Merging and mapping are not the same thing. Merging brings together two taxonomies on the same subject, eliminating duplicate terms, supplementing each other with terms from one or the other taxonomy. The end result is a new and improved taxonomy taking the best of both of the legacy taxonomies. Mapping matches one taxonomy against another, so that terms in one taxonomy may be used for terms in another, such as a user interface taxonomy matching to another taxonomy that had been used to index the content. The end result is that one taxonomy can now retrieve more content.

The project I am involved in was described by the client as “mapping,” but then it became apparent that it was really the merging of taxonomies, not mapping. A second “mapping” component of the project turned out to be more about matching taxonomy to content. While in general it is good practice for the consultant to continue use the client’s own terminology, referring to “merging” as “mapping” was initially confusing. The distinction is important when it comes to activity of term-by-term comparisons, which is done in both merging and mapping.

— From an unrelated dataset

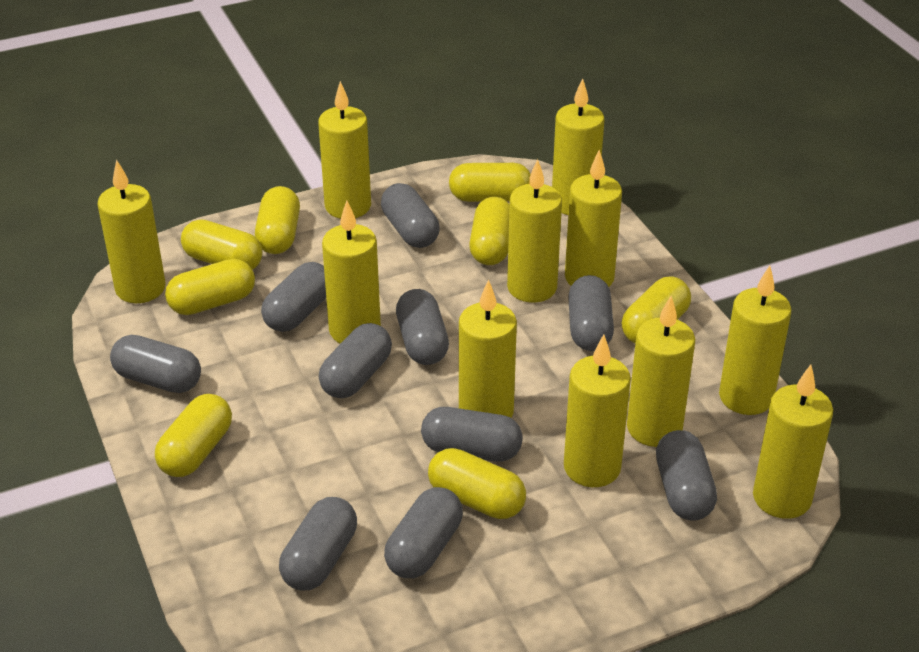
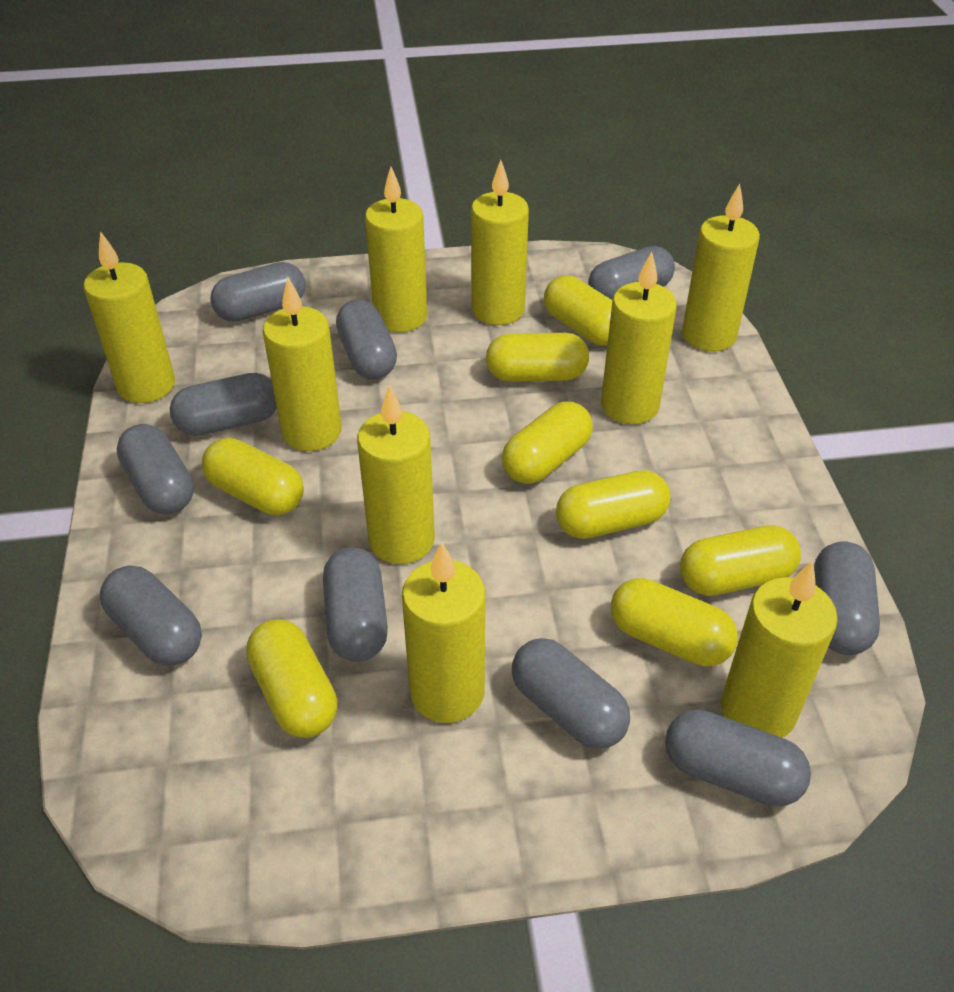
yellow candle: 11 -> 9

Equivalent concepts, whether with the same terms or slightly different terms (such as Cars and Automobiles), are easily mapped or merged. So, the distinction between merging and mapping is not that important. In the case of merging you just have to decide which term to use as the preferred term.

The main difference in merging and mapping is how to deal with cases of a term in one taxonomy having a broader meaning that includes a term in the other taxonomy which lacks an equivalent in the first taxonomy. For example, Taxonomy A has the term “Precipitation,” and Taxonomy B has the terms “Snow” and “Rain” but does not have the term “Precipitation.” When you merge taxonomies, you take both terms and establish a hierarchical relationship between them so the merged taxonomy will have Precipitation and two narrower terms of Snow and Rain. As for mapping the taxonomies, you first need to know in which direction you are mapping. If you map from Taxonomy A to Taxonomy B, you cannot map these terms together. You cannot use Snow for Precipitation and you cannot use Rain for Precipitation, because the latter is broader in its meaning. (You could map Precipitation to Weather, if it existed in Taxonomy B, whereas Snow and Rain are left unmapped.) If you map from Taxonomy B to Taxonomy A, then these terms do map. Precipitation can be used for Snow and for Rain, since it includes both in its meaning.

Mapping needs to be precise, because it is relied upon to retrieve pre-indexed content. Merging, on the other hand does not need to be so precise, as a new taxonomy is the result. Therefore, initially mistaking a merging project for a mapping project, as I first did in this case, is not as bad as mistaking a mapping project for a merging project. I don’t think the latter, is likely, though.

Of course, you may have a project that involves merging two taxonomies and then mapping the resulting new taxonomy back to each of the two legacy taxonomies. This is actually not as much work as two consecutive projects. Adding an additional column in a spreadsheet, you can track merging and mapping at the same time. In fact, my current project involves that.